We may apply working capital and future funding to uses that
ultimately do not improve our operating results or increase the
value of our securities.
In
general, we have complete discretion over the use of our working
capital and any new investment capital we may obtain in the future.
Because of the number and variety of factors that could determine
our use of funds, our ultimate expenditure of funds (and their
uses) may vary substantially from our current intended operating
plan for such funds.
We
intend to use existing working capital and future funding to
support the development of our products and services, product
purchases in our wholesale distribution division, the expansion of
our marketing, or the support of operations to educate our end
users. We will also use capital for market and network expansion,
acquisitions, and general working capital purposes. However, we do
not have more specific plans for the use and expenditure of our
capital. Our management has broad discretion to use any or all of
our available capital reserves. Our capital could be applied in
ways that do not improve our operating results or otherwise
increase the value of a shareholder’s investment.
Our websites may encounter technical problems and service
interruptions.
Our
websites may in the future experience slower response times or
interruptions as a result of increased traffic or other reasons.
These delays and interruptions resulting from failure to maintain
Internet service connections to our site could frustrate visitors
and reduce our future web site traffic, which could have a material
adverse effect on our business.
The sale of shares by our directors and officers may adversely
affect the market price for our shares.
Sales
of significant amounts of shares held by our officers and
directors, or the prospect of these sales, could adversely affect
the market price of our common stock. Management’s stock ownership
may discourage a potential acquirer from making a tender offer or
otherwise attempting to obtain control of us, which in turn could
reduce our stock price or prevent our shareholders from realizing a
premium over our stock price.
Shareholders may be diluted significantly through our efforts to
obtain financing and satisfy obligations through the issuance of
additional shares of our common stock.
Wherever
possible, our Board of Directors will attempt to use non-cash
consideration to satisfy obligations.

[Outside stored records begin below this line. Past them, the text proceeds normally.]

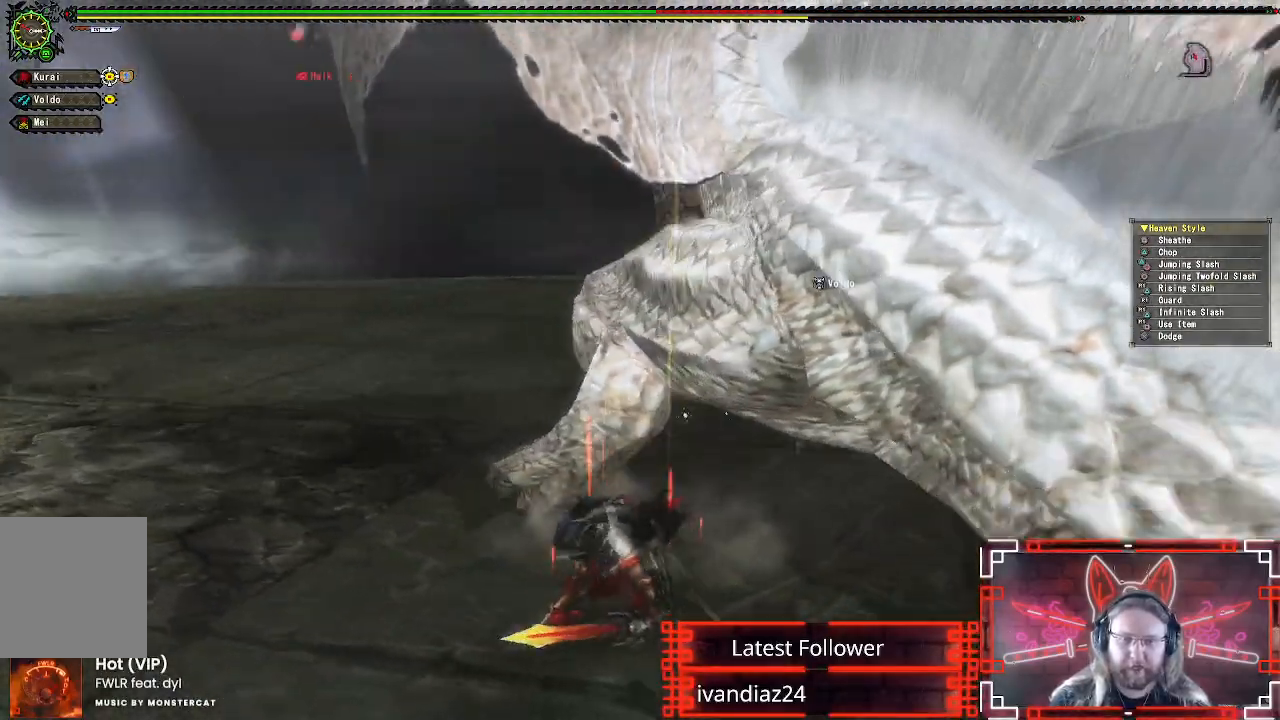
{"buttons": [], "left_stick": "down-left", "right_stick": "center", "events": [[50, "A", "down"], [183, "A", "up"], [267, "A", "down"], [367, "A", "up"]]}
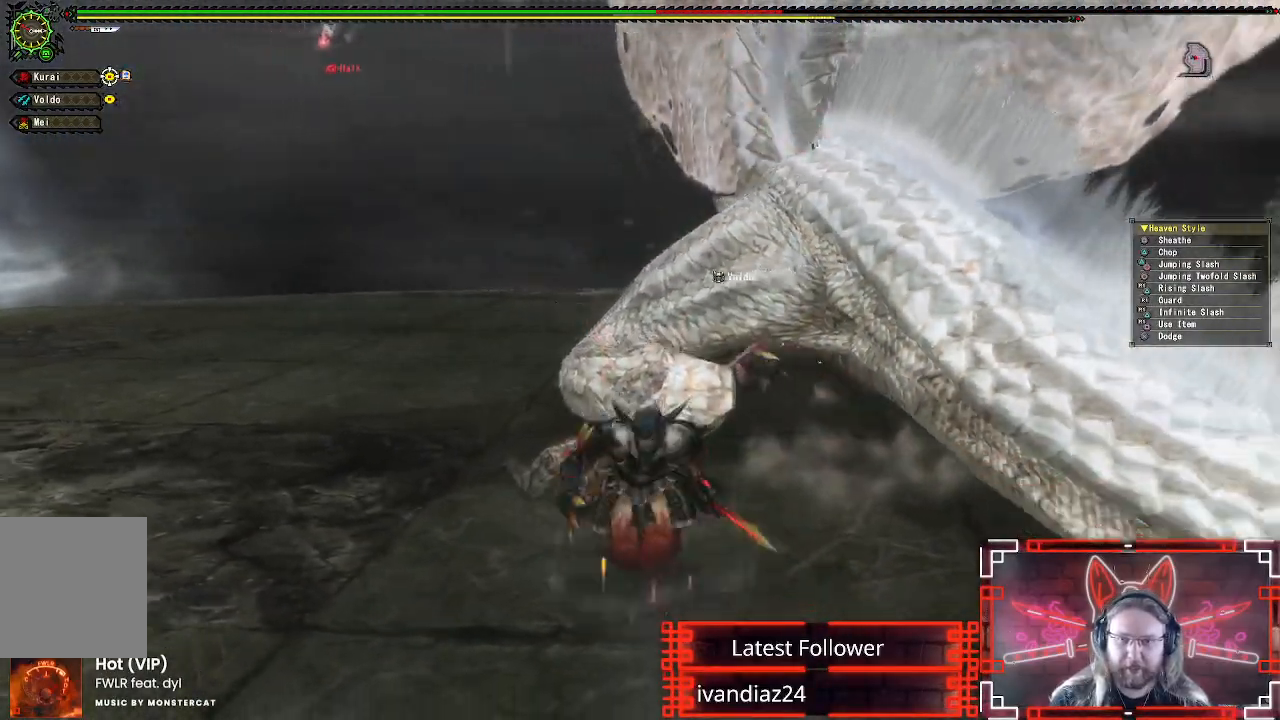
{"buttons": [], "left_stick": "left", "right_stick": "center", "events": [[50, "right_stick", "right"], [183, "right_stick", "center"], [200, "A", "down"], [333, "A", "up"], [433, "left_stick", "left"]]}
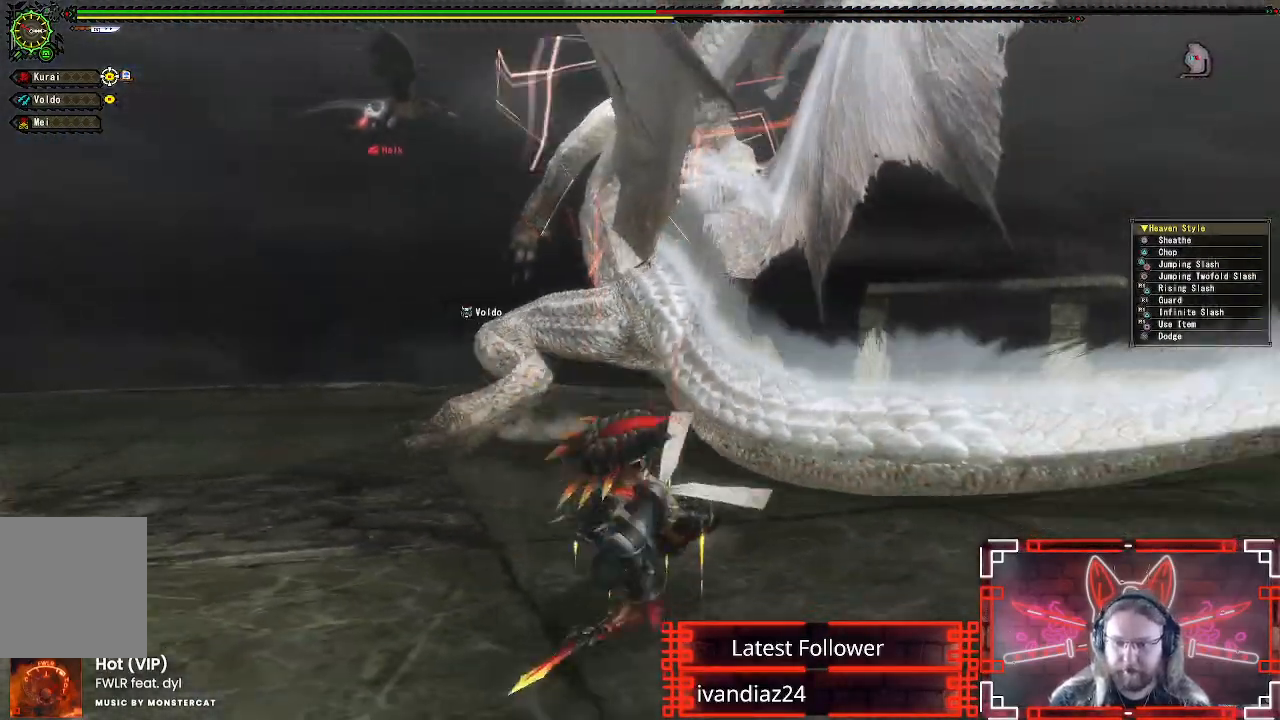
{"buttons": [], "left_stick": "left", "right_stick": "center", "events": [[33, "left_stick", "center"], [183, "left_stick", "left"], [400, "right_stick", "down"], [467, "right_stick", "center"]]}
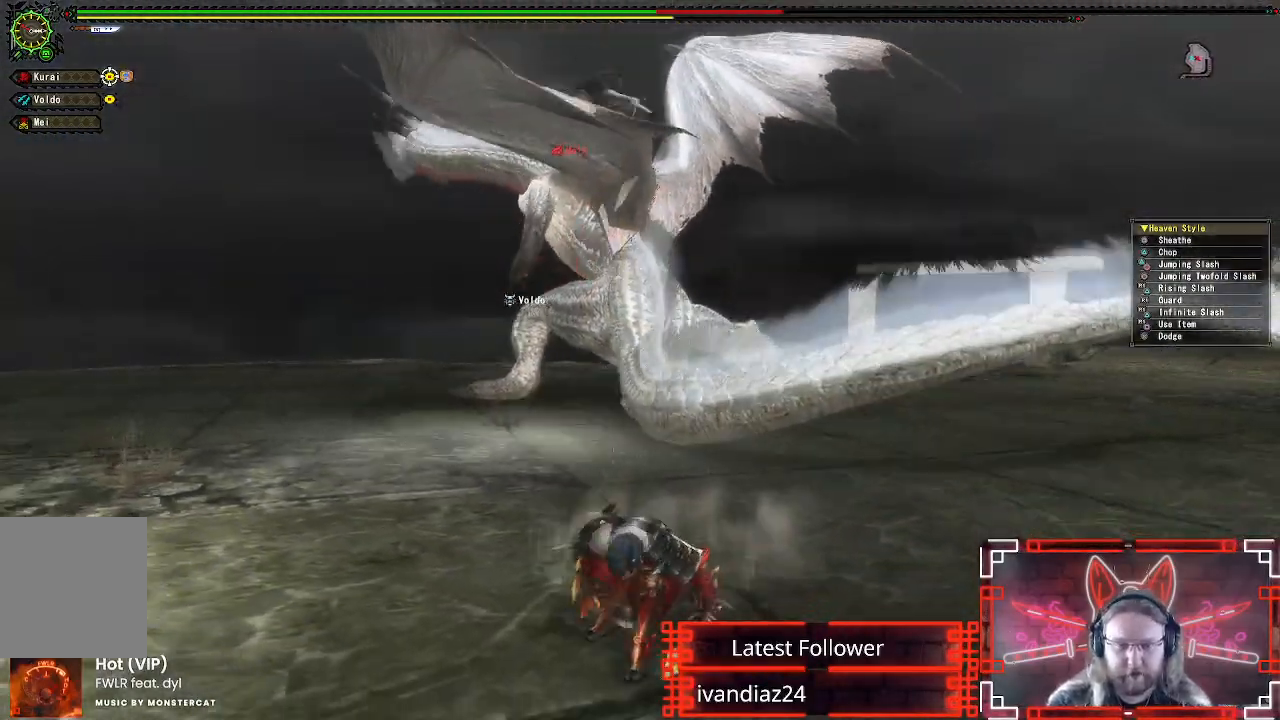
{"buttons": [], "left_stick": "down-left", "right_stick": "center", "events": [[33, "left_stick", "down-left"]]}
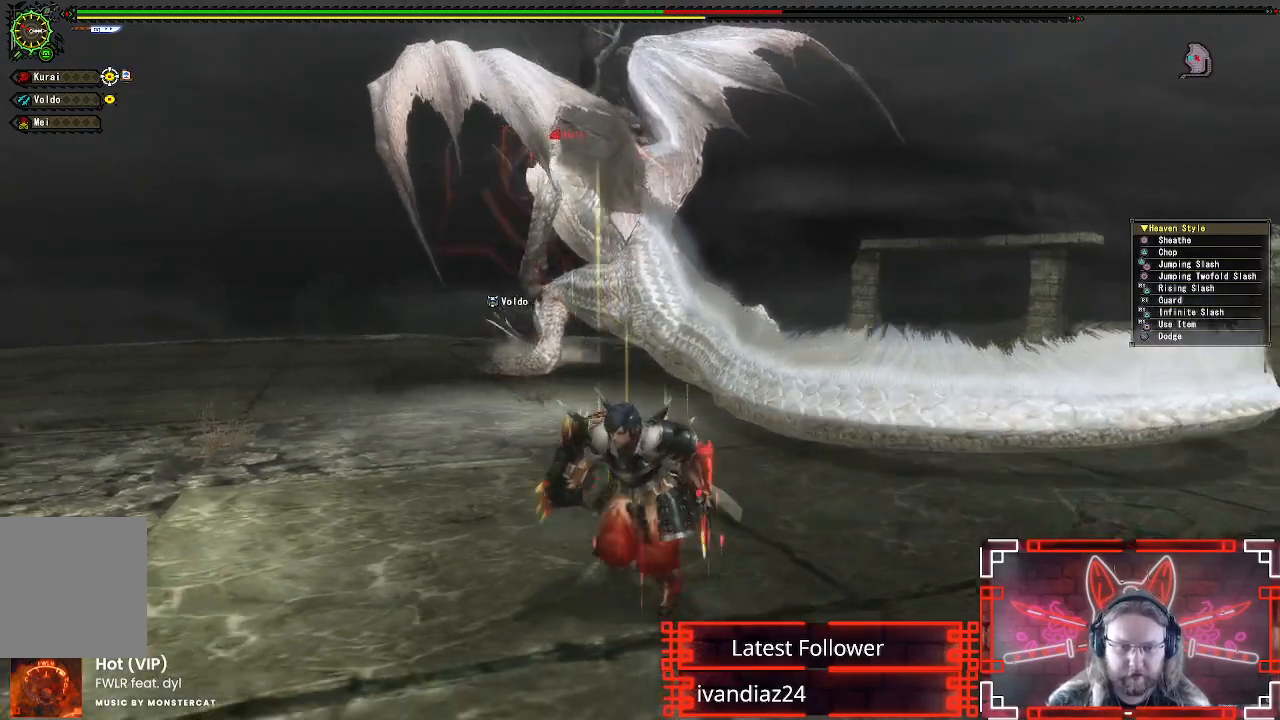
{"buttons": [], "left_stick": "up-left", "right_stick": "center", "events": [[217, "left_stick", "left"], [500, "left_stick", "up-left"]]}
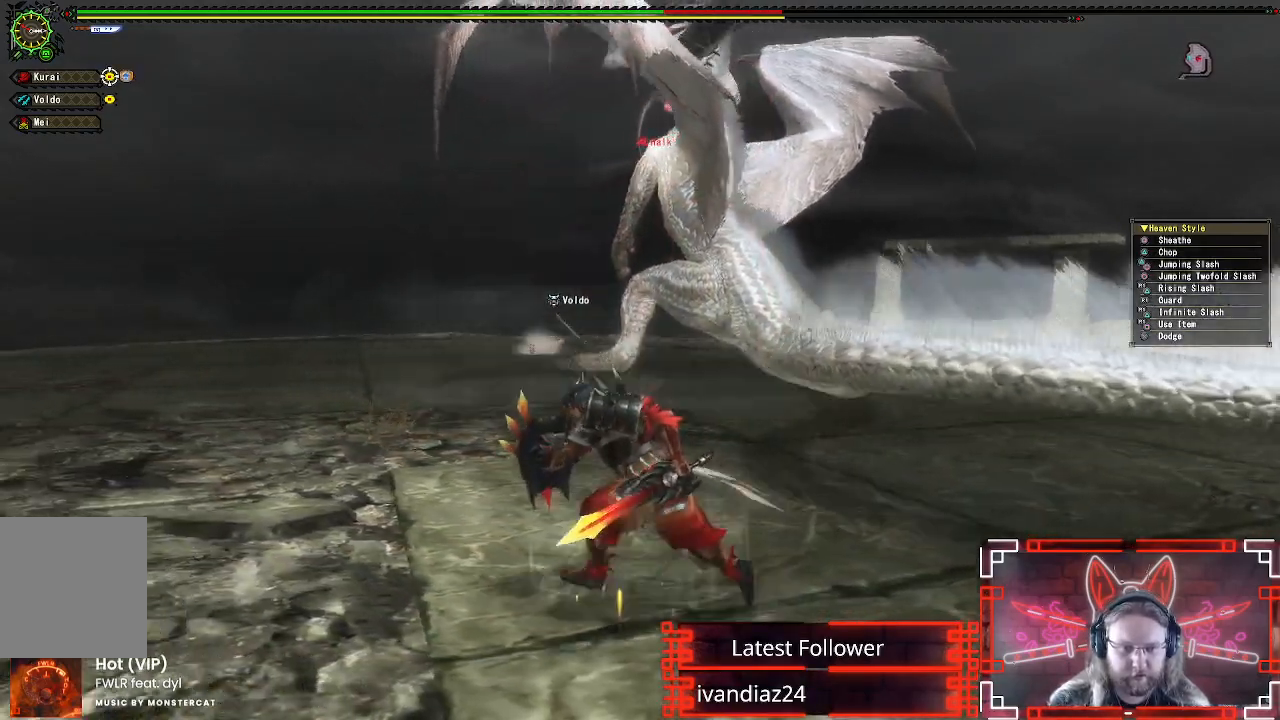
{"buttons": [], "left_stick": "up-left", "right_stick": "down-right", "events": [[183, "right_stick", "down-right"]]}
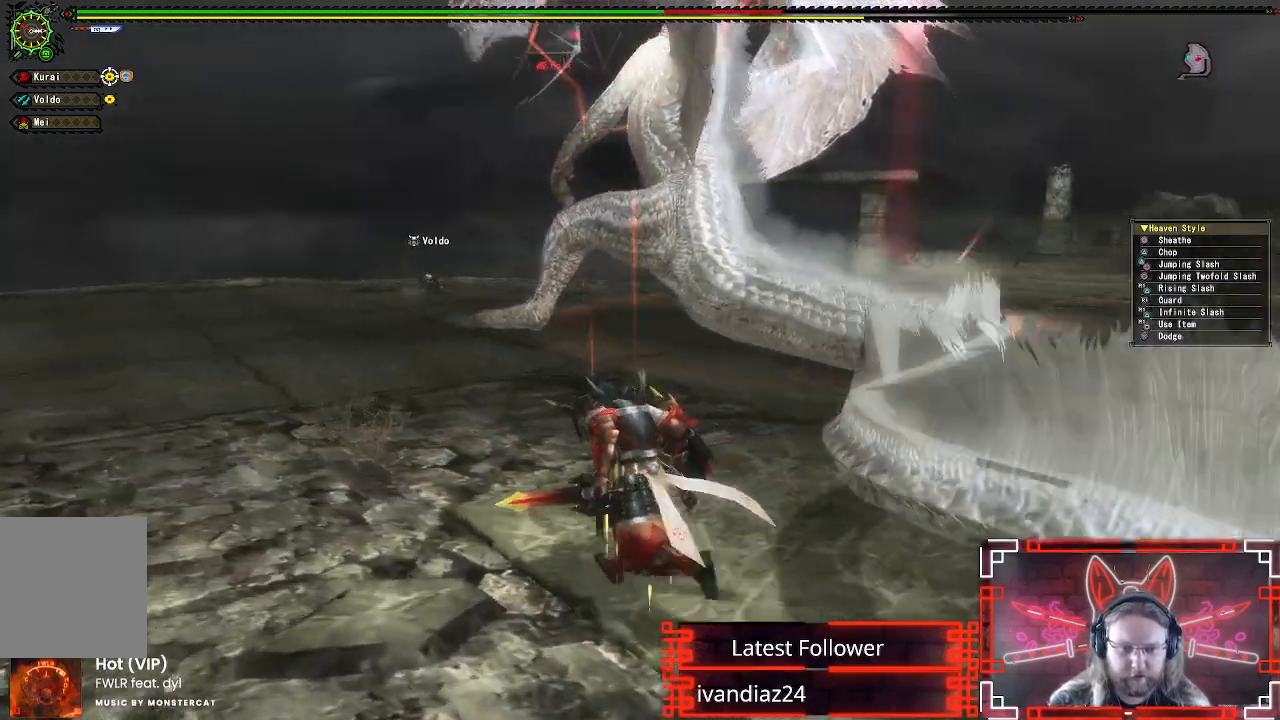
{"buttons": [], "left_stick": "up-left", "right_stick": "center", "events": [[150, "right_stick", "center"]]}
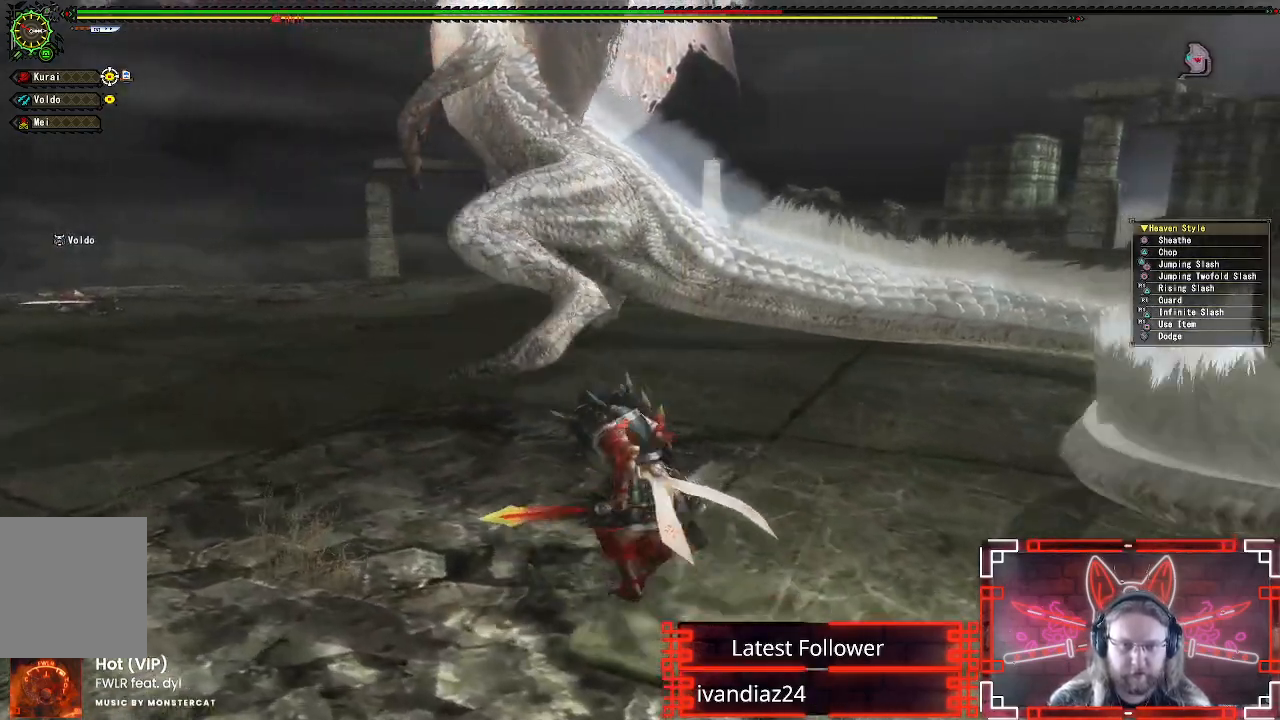
{"buttons": ["B", "Y"], "left_stick": "up", "right_stick": "center", "events": [[283, "left_stick", "up"], [483, "B", "down"], [483, "Y", "down"]]}
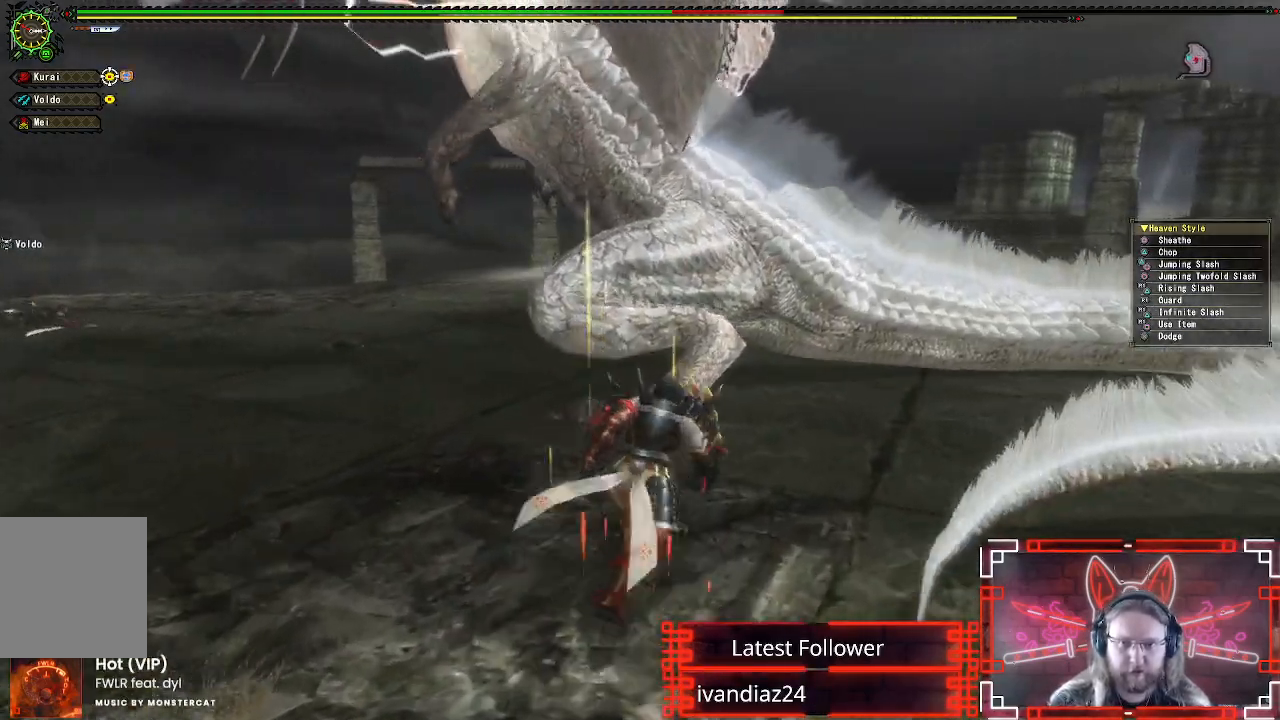
{"buttons": [], "left_stick": "down-left", "right_stick": "center", "events": [[117, "Y", "up"], [133, "B", "up"], [300, "left_stick", "up-left"], [417, "left_stick", "down-left"]]}
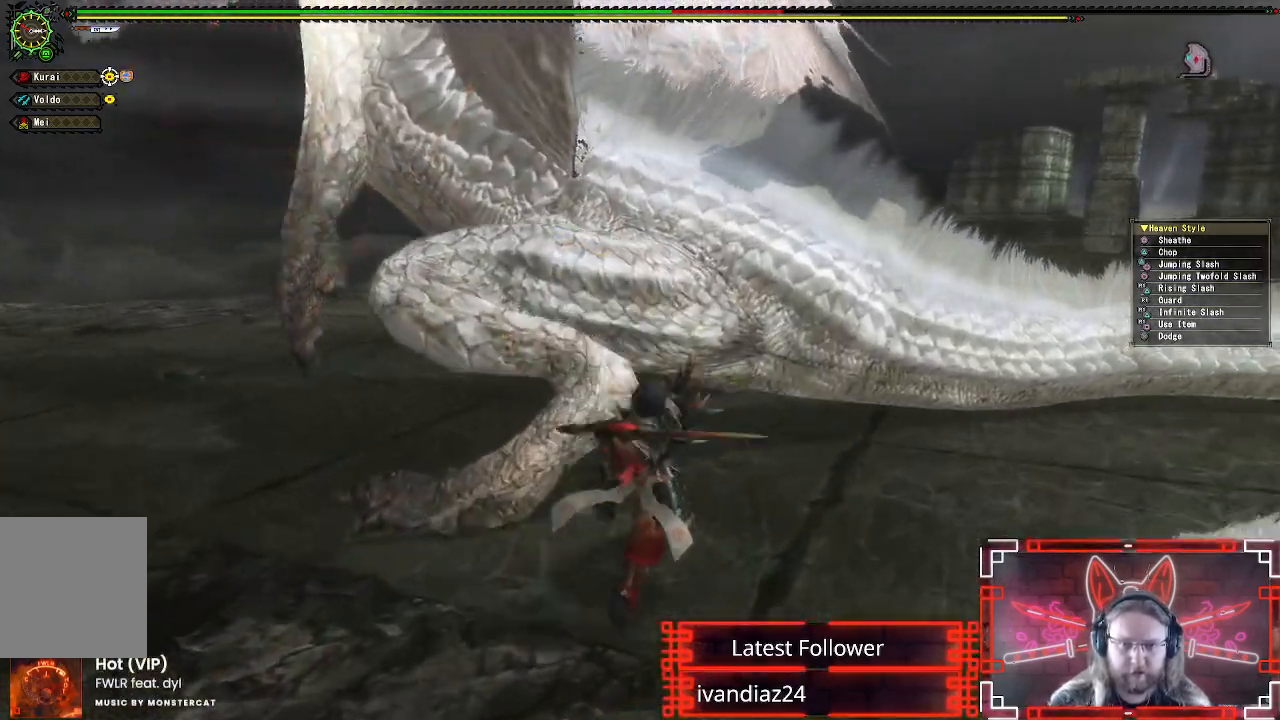
{"buttons": ["A"], "left_stick": "down", "right_stick": "center", "events": [[100, "left_stick", "down"], [233, "A", "down"], [383, "A", "up"], [467, "A", "down"]]}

In many instances, we believe
that the non-cash consideration will consist of restricted shares
of our common stock or where shares are to be issued to our
officers, directors and applicable consultants. Our Board of
Directors has authority, without action or vote of the shareholders
to issue all or part of the authorized but unissued shares of
common stock. In addition, we may attempt to raise capital by
selling shares of our common stock, possibly at a discount to
market. These actions will result in dilution of the ownership
interests of existing shareholders, which may further dilute common
stock book value, and that dilution may be material. Such issuances
may also serve to enhance existing management’s ability to maintain
control of the Company because the shares may be issued to parties
or entities committed to supporting existing management.
If we do not effectively manage our growth, our existing
infrastructure may become strained, and we may be unable to
increase revenue growth.
Our
past growth that we have experienced, and in the future may
experience, may provide challenges to our organization, requiring
us to expand our personnel and our operations. Future growth may
strain our infrastructure, operations and other managerial and
operating resources. If our business resources become strained, our
earnings may be adversely affected, and we may be unable to
increase revenue growth. Further, we may undertake contractual
commitments that exceed our labor resources, which could also
adversely affect our earnings and our ability to increase revenue
growth.
Our growth depends in part on the success of our strategic
relationships with third parties.
In
order to grow our business, we anticipate that we will need to
continue to depend on our relationships with third parties,
including our technology providers. Identifying partners, and
negotiating and documenting relationships with them, requires
significant time and resources. Our competitors may be effective in
providing incentives to third parties to favor their products or
services, or utilization of, our products and services. In
addition, acquisitions of our partners by our competitors could
result in a decrease in the number of our current and potential
licensees and end users. If we are unsuccessful in establishing or
maintaining our relationships with third parties, our ability to
compete in the marketplace or to grow our revenue could be impaired
and our results of operations may suffer. Even if we are
successful, we cannot assure you that these relationships will
result in increased use of our products or increased
revenue.
Claims, litigation, government investigations, and other
proceedings may adversely affect our business and results of
operations.
As a
company offering a wide range of products and services, we are
regularly subject to actual and threatened claims, litigation,
reviews, investigations, and other proceedings, including
proceedings relating to goods and services offered by us and by
third parties, and other matters. Any of these types of
proceedings, including currently pending proceedings as discussed
herein, may have an adverse effect on us because of legal costs,
disruption of our operations, diversion of management resources,
negative publicity, and other factors. The outcomes of these
matters are inherently unpredictable and subject to significant
uncertainties. Determining legal reserves and possible losses from
such matters involves judgment and may not reflect the full range
of uncertainties and unpredictable outcomes. Until the final
resolution of such matters, we may be exposed to losses in excess
of the amount recorded, and such amounts could be material. Should
any of our estimates and assumptions change or prove to have been
incorrect, it could have a material effect on our business,
consolidated financial position, results of operations, or cash
flows. In addition, it is possible that a resolution of one or more
such proceedings, including as a result of a settlement, could
require us to make substantial future payments, prevent us from
offering certain products or services, require us to change our
business practices in a manner materially adverse to our business,
requiring development of non-infringing or otherwise altered
products or technologies, damaging our reputation, or otherwise
having a material effect on our operations.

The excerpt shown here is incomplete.